EXERCISE PASSAGE:
+---+
I noticed a variable (long word starting with z) used in a lot of places. Turns out it was the German word for "counter".

It was my first hint that most of the backend codebase was written as a competition between the two of them to seem the smartest.

On the front-end, I remember opening some many thousand line long file trying to figure it out. I scrolled pages and pages to the top of the file looking for a comment. I found one. The comment:

/* What is this shit? */

Written by someone who tried to help those guys.

8 comments

Similar story: a few years out of college I too inherited a codebase written in the 1990s by some genius phd, also in the finance field. Someone else clearly tried to clean it up before me. The word “WTF” was in comments throughout the codebase.
The word with Z may be related to “zahlen” which is where Z as the letter commonly used to represent the integers comes from. [1]

[1] https://en.wikipedia.org/wiki/Integer#History

I think it was a much longer word, and to be clear - neither of the dudes was German.
That’s an important detail, I assumed they were German. That makes it much sillier.
+---+
ASSIGNMENT A: List every word that appears inside quotation marks in the codebase discussion.
+---+
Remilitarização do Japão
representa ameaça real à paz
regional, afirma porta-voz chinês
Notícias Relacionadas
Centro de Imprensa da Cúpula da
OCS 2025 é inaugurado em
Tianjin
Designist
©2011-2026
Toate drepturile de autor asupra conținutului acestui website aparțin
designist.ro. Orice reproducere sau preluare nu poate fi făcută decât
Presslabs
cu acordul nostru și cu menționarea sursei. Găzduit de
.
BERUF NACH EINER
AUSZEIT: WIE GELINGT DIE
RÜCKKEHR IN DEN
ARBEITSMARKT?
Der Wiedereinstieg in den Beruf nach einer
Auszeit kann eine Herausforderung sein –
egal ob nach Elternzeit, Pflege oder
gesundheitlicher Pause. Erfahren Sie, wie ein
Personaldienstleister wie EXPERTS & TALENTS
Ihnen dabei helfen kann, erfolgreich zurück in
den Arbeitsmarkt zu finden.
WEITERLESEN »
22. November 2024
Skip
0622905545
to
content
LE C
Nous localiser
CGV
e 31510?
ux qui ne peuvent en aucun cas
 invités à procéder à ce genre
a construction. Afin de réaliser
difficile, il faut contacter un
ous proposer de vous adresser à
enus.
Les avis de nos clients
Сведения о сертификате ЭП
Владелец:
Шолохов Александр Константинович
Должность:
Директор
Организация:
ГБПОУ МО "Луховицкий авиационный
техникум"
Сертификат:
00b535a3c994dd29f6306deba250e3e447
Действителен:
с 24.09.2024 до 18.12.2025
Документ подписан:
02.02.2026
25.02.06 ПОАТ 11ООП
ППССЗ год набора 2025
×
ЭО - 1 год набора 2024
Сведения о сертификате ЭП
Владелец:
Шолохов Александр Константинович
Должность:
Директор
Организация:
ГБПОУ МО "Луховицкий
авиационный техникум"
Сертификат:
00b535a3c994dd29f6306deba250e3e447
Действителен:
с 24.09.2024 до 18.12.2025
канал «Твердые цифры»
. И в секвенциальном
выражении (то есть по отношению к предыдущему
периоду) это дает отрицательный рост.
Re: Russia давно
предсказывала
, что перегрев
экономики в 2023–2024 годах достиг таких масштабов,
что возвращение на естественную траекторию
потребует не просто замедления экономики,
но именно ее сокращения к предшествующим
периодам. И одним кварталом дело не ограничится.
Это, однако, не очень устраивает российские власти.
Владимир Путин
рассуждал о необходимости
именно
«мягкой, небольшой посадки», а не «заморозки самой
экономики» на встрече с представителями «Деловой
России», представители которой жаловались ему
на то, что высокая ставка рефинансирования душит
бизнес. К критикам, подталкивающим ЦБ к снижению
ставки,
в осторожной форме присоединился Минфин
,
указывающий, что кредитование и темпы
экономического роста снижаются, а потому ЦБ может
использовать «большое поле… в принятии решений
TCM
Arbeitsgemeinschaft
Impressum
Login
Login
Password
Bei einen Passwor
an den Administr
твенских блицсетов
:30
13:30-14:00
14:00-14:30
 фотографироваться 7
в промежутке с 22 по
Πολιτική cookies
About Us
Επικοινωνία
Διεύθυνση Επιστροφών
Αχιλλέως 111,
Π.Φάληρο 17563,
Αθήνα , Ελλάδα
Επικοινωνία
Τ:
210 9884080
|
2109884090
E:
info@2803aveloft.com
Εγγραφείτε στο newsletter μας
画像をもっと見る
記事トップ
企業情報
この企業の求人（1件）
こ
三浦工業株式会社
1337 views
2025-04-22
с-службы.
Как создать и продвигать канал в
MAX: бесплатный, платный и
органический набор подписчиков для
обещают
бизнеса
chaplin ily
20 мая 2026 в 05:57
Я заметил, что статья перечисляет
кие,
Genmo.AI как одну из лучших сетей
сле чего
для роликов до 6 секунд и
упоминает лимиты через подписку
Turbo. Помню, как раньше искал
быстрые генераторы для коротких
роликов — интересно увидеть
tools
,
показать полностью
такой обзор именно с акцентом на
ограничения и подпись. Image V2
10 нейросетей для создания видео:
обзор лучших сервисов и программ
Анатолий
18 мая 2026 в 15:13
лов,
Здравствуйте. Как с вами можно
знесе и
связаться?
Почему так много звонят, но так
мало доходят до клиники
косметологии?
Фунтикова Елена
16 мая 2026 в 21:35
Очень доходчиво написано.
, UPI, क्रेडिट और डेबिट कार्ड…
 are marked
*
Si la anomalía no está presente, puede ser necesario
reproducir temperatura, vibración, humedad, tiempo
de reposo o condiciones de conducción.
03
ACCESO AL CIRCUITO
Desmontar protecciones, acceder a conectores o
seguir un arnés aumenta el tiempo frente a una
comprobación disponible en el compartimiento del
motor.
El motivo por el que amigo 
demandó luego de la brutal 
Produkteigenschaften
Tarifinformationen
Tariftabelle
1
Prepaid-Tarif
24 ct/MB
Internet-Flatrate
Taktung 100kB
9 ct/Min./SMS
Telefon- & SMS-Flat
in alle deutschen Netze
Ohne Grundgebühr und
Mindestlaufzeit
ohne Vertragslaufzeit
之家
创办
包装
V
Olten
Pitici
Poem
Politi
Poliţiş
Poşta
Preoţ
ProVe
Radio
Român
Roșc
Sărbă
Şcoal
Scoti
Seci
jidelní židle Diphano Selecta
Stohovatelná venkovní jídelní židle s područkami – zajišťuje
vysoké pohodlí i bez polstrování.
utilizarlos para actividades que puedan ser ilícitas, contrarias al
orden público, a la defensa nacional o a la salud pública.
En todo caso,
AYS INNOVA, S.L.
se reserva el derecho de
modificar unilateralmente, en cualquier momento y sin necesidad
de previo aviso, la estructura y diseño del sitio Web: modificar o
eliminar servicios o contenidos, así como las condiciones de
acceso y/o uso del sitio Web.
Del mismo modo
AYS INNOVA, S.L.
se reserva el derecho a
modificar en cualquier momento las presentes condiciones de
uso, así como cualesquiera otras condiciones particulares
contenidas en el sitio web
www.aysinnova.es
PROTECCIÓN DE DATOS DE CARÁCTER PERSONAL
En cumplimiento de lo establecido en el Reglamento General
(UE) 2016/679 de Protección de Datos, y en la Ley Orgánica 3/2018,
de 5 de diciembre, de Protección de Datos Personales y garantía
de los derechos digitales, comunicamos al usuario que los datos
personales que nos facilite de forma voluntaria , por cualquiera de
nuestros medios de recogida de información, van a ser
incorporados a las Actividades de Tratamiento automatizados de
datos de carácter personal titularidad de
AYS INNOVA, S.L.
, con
+---+
ASSIGNMENT B: Report how many lines of the listing contain the string "канал". Case counts, and the answer should be the number only.

TASK OUTPUT A:
counter
WTF
zahlen

TASK OUTPUT B: 2